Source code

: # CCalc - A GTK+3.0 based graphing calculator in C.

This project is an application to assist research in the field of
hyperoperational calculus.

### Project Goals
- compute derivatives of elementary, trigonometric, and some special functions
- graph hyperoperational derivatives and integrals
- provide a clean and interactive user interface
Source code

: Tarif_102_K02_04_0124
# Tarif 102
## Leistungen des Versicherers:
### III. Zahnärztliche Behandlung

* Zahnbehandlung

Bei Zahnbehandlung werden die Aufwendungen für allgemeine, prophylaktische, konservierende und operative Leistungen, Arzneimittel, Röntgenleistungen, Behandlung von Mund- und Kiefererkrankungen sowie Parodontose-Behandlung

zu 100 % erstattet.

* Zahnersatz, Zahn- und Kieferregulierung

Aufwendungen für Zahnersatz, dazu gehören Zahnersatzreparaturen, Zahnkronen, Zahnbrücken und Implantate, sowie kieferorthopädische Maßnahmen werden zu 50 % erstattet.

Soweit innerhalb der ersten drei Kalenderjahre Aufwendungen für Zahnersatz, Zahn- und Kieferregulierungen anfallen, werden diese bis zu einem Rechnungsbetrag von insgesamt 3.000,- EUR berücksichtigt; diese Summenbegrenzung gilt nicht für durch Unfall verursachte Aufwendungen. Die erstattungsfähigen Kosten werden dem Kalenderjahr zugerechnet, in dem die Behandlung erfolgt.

==========

- Problem details
Could you write out the lines above again, swapping every "Source code" for "Markup" and leaving everything else untouched?

- Solved exercise
Markup

: # CCalc - A GTK+3.0 based graphing calculator in C.

This project is an application to assist research in the field of
hyperoperational calculus.

### Project Goals
- compute derivatives of elementary, trigonometric, and some special functions
- graph hyperoperational derivatives and integrals
- provide a clean and interactive user interface
Markup

: Tarif_102_K02_04_0124
# Tarif 102
## Leistungen des Versicherers:
### III. Zahnärztliche Behandlung

* Zahnbehandlung

Bei Zahnbehandlung werden die Aufwendungen für allgemeine, prophylaktische, konservierende und operative Leistungen, Arzneimittel, Röntgenleistungen, Behandlung von Mund- und Kiefererkrankungen sowie Parodontose-Behandlung

zu 100 % erstattet.

* Zahnersatz, Zahn- und Kieferregulierung

Aufwendungen für Zahnersatz, dazu gehören Zahnersatzreparaturen, Zahnkronen, Zahnbrücken und Implantate, sowie kieferorthopädische Maßnahmen werden zu 50 % erstattet.

Soweit innerhalb der ersten drei Kalenderjahre Aufwendungen für Zahnersatz, Zahn- und Kieferregulierungen anfallen, werden diese bis zu einem Rechnungsbetrag von insgesamt 3.000,- EUR berücksichtigt; diese Summenbegrenzung gilt nicht für durch Unfall verursachte Aufwendungen. Die erstattungsfähigen Kosten werden dem Kalenderjahr zugerechnet, in dem die Behandlung erfolgt.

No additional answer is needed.